Origins of May Day


In medieval and modern Europe, the Midpoint between Spring Equinox and Summer Solstice (May Day or May 1) was for traditional springtime celebrations, probably originating in pre-Christian agricultural rituals. Celebrations commonly included the carrying in procession of trees, green branches, or garlands; the appointment of a May king and May queen; and the setting up of a May tree or Maypole.

Rome: from April 27-May 3 was the festival of the Flower Goddess Flora who, in Roman religion, was the goddess of the flowering of plants. Titus Tatius (according to tradition, the Sabine king who ruled with Romulus) is said to have introduced her cult to Rome; her temple stood near the Circus Maximus. Her festival, called the Floralia, was instituted in 238 BC. A representation of Flora's head, distinguished only by a floral crown, appeared on coins of the republic.
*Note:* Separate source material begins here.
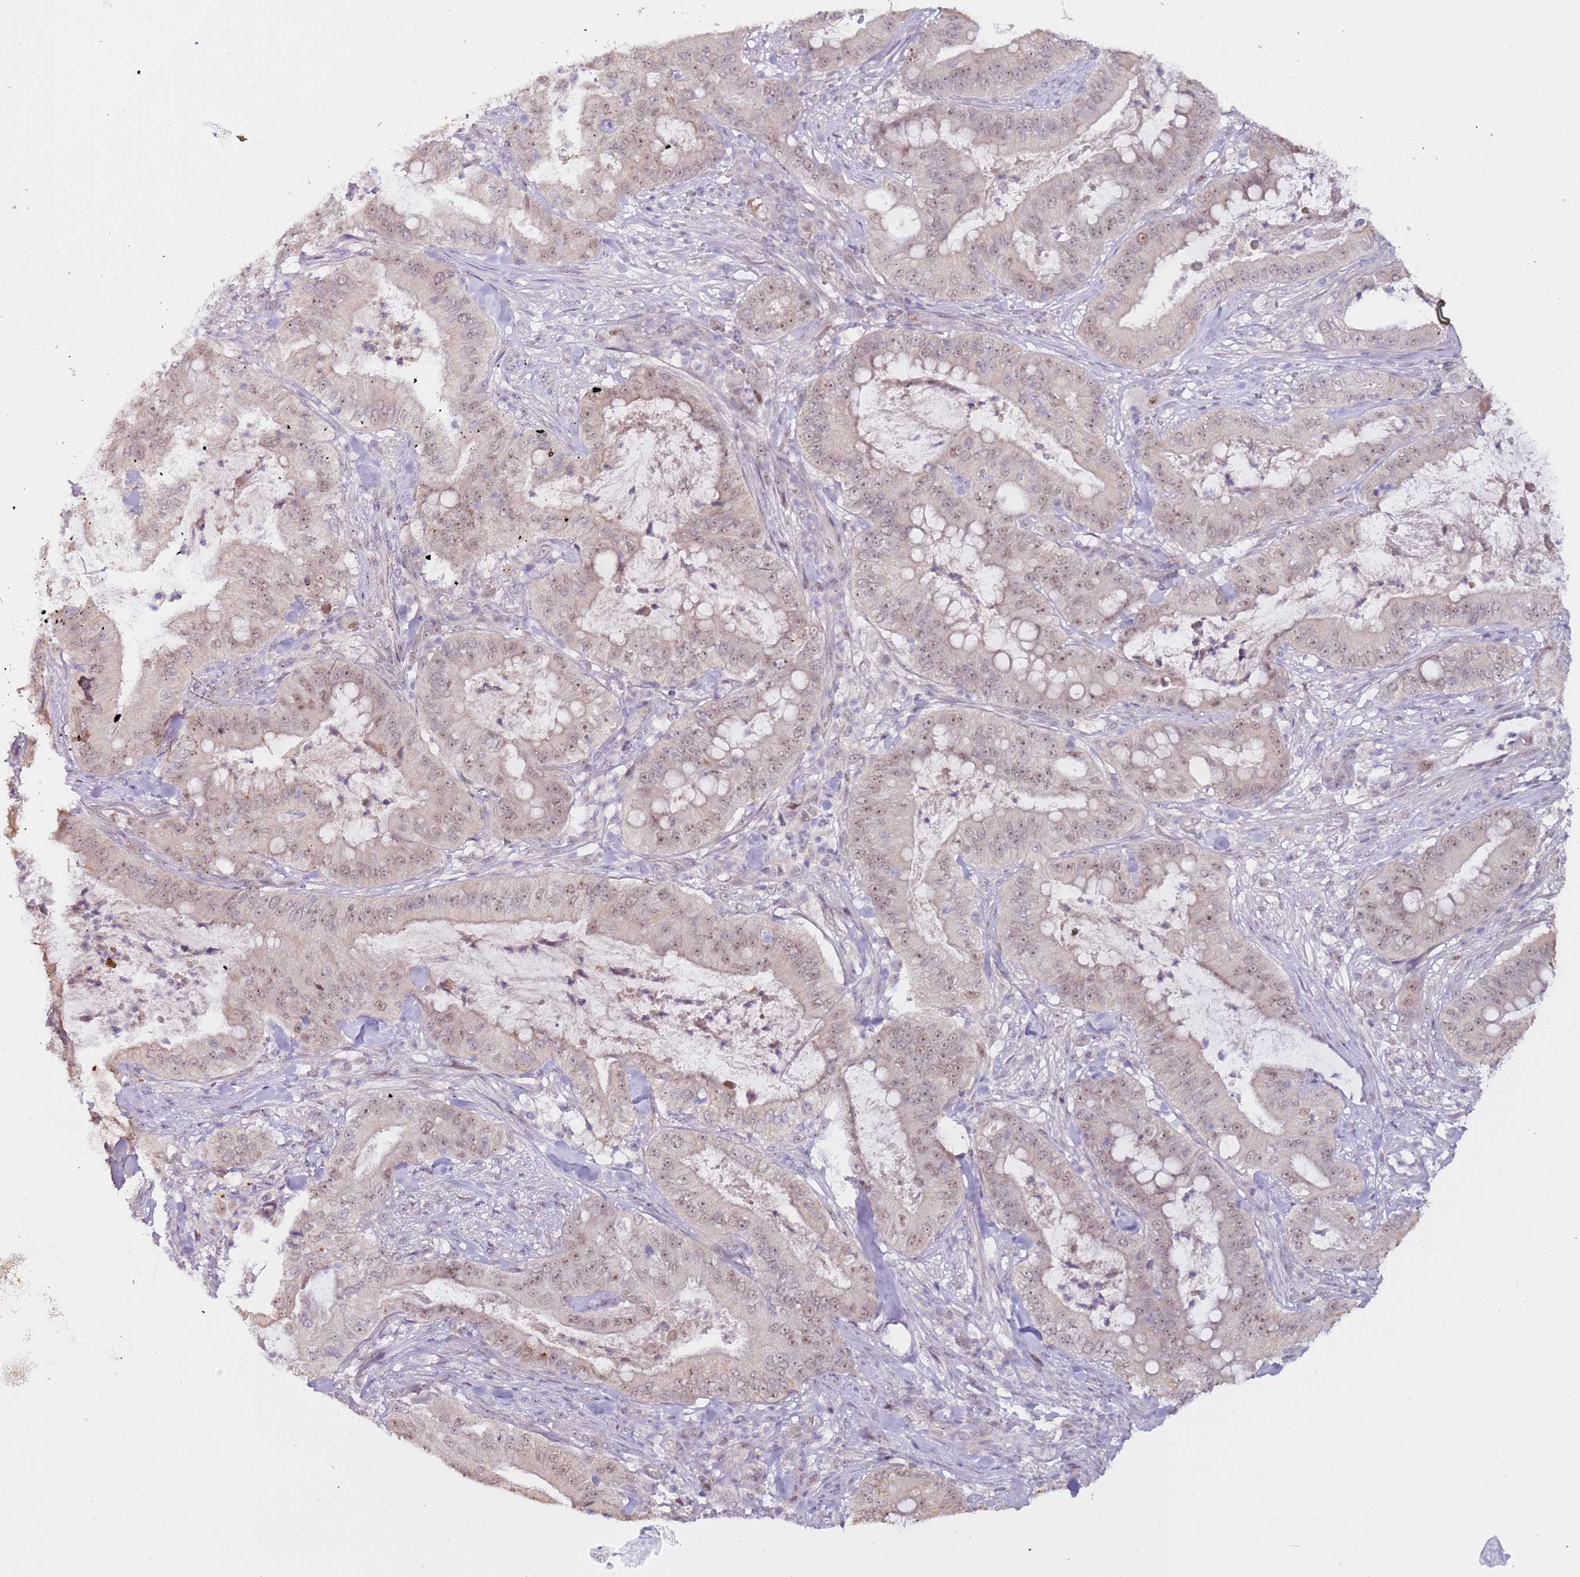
{"staining": {"intensity": "weak", "quantity": "25%-75%", "location": "nuclear"}, "tissue": "pancreatic cancer", "cell_type": "Tumor cells", "image_type": "cancer", "snomed": [{"axis": "morphology", "description": "Adenocarcinoma, NOS"}, {"axis": "topography", "description": "Pancreas"}], "caption": "Pancreatic cancer was stained to show a protein in brown. There is low levels of weak nuclear staining in about 25%-75% of tumor cells. Using DAB (3,3'-diaminobenzidine) (brown) and hematoxylin (blue) stains, captured at high magnification using brightfield microscopy.", "gene": "LGALSL", "patient": {"sex": "male", "age": 71}}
Her name survives in the botanical term for vegetation of a particular environment.

Earlier traditions of Roman Catholics were to crown the statues of the Vigin Mary with flowers on May Day, possibly a "redirection" of this pagan holiday.

Originally such rites were intended to ensure fertility to the crops, to the people and the towns, but most of this significance has been lost.

A widespread superstition, though, was that washing one's face in the May Day morning dew would beautify the skin.

In Pagan Scandinavia, where winter lasts longer than most places, mock battles between Winter and Summer were enacted at this time. English villages set up permanent Maypoles.

I even saw a Maypole in Cow Town, an 1860's town as it was, here in Wichita, Kansas. For people so dependent upon the land, May 1 was an important date.

May Day was designated as an international labor day by the International Socialist congress of 1889. It was a major holiday in the Soviet Union and other Communist countries, and elsewhere it was the occasion for important political demonstrations.